I insist this should be solved above the AQL but maybe an solution similar to how relational databases support changes to execution behaviour may be adopted as an approach in the middle.

That is, a CDR can accept an explicit statement during execution of an AQL query or above the query text itself such as
SET SUBJECT_SELF_FILTER ON

This is configuring CDR behaviour from AQL execution context and CDR can either support or not support this. But it is much better than AQL execution acting different just to address a specific case. If the server does not support it, you get an error. It is explicit and potentially millions of different queries don’t end up paying the price of the performance hit.

Would this be an acceptable solution?

edit: You know what? forget it. This is a bad idea. Leaving it as an example of a bad idea. Are we then supposed to introduce flags/settings for every similar use case. @varntzen is talking about the case in Evalutions and clusters. Then what? Another flag for that? Do we change AQL execution for that as well? Who’ll keep track of this.

I repeat my initial suggestions: write the where clauses or separate that data to another model/ehr and use references. We can do some clever stuff with resolving the references to help but that’s another topic.

thomas.beale · 13 November 2019 19:05

Note that it is normal for data with subject=someone else to be in a patient’s EHR - most common case is foetal hearbeat, ultrasound etc for pregnant woman; organ transplant data is probably the second most common case.

thomas.beale · 13 November 2019 19:10

Birger,
Just to get some clarity, what is your ideal behaviour if no special WHERE condition is stated on ENTRY.subject? That only subject=self ENTRYs are returned?

pablo · 13 November 2019 21:32

Hi Thomas, check my first comment here, is it worth to have an operator to check RM types for parts that have polymorphism and are not archetypable in AQL? PARTY_PROXY is just one example.
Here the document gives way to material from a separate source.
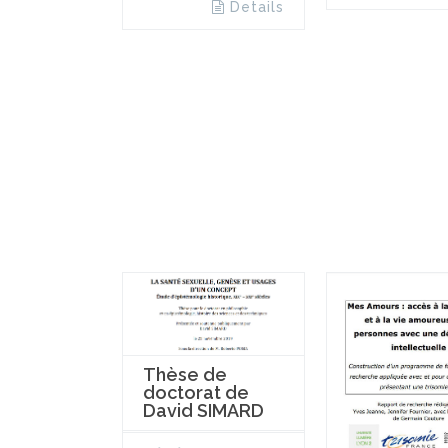
Details
Thèse de
doctorat de
David SIMARD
birger.haarbrandt · 13 November 2019 22:08

I think we have several options here. Though these are only educated guesses:

Queries only return results for subject=self when no WHERE condition on subject is provided. When there is a WHERE condition on subject (e.g. “fetus”), only this explicitly stated condition should be used. It might also make sense to add a wildcard to get data for any subjects.
We could also think about an additional subject column as part of the result set that is automatically added when any data is provided that is not subject self. Though I think this would affect performance because this would require an additional lookup for each entry and this would not work for aggregation queries.
The AQL syntax could be enhanced so that every single query needs to contain an explicit WHERE condition for the targeted subject. This would avoid mistakes but create lots of boilerplate code in most queries.
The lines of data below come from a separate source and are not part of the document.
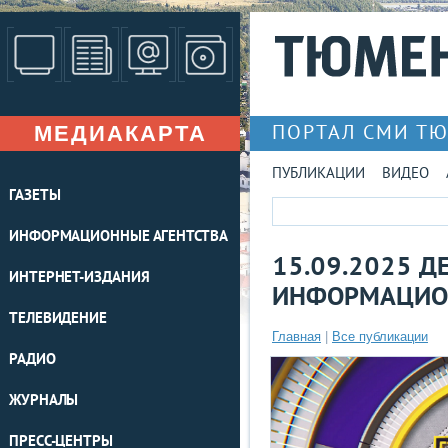
МЕДИАКАРТА
ПОРТАЛ СМИ Т
ПУБЛИКАЦИИ
ВИДЕО
ГАЗЕТЫ
ИНФОРМАЦИОННЫЕ АГЕНТСТВА
15.09.2025 Д
ИНТЕРНЕТ-ИЗДАНИЯ
ИНФОРМАЦИО
ТЕЛЕВИДЕНИЕ
Главная
|
Все публикации
РАДИО
ЖУРНАЛЫ
ПРЕСС-ЦЕНТРЫ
I guess the important part for you is to get the idea. Maybe the solutions are bad but make clear what system behavior I would like to avoid in the future.
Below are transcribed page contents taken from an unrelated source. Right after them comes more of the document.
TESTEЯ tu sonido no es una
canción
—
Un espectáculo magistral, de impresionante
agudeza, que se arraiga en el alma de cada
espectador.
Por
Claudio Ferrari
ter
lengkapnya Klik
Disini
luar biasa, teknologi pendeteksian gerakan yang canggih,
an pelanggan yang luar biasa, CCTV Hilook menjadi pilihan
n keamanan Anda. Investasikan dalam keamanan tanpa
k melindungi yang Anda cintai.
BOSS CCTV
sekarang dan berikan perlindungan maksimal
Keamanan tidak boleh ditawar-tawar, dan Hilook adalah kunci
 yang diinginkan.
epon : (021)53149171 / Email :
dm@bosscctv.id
pablo · 13 November 2019 22:37

I don’t think 1. is true, actually queries return what is on the EHR, that was my previous comment about the context being EHR. If you try to set ENTRY.subject to a different thing than PARTY_SELF, and you query the EHR, you will get those entries also and I think this is correct, because is information that is important to the EHR of the patient that might not be directly of the patient. Another example would be to know if a parent has any diseases that could be inherited, that is info about the parent, that is important for the EHR of the child.

For 2. you can actually return the full ENTRY so you can check the subject on post-processing if needed.

I think to add a type check is enough, I don’t think some kind of scoping to constraint the results adds much value, and might be too specific for a small set of use cases, knowing there are other alternative solutions, this might be not the best design for a general purpose query language. Also type checking operators can be used on other cases as mentioned before: when there is polymorphism and the data is not archetypable, because on other cases you can just filter with CONTAINS by archetype ID, which is like a type check.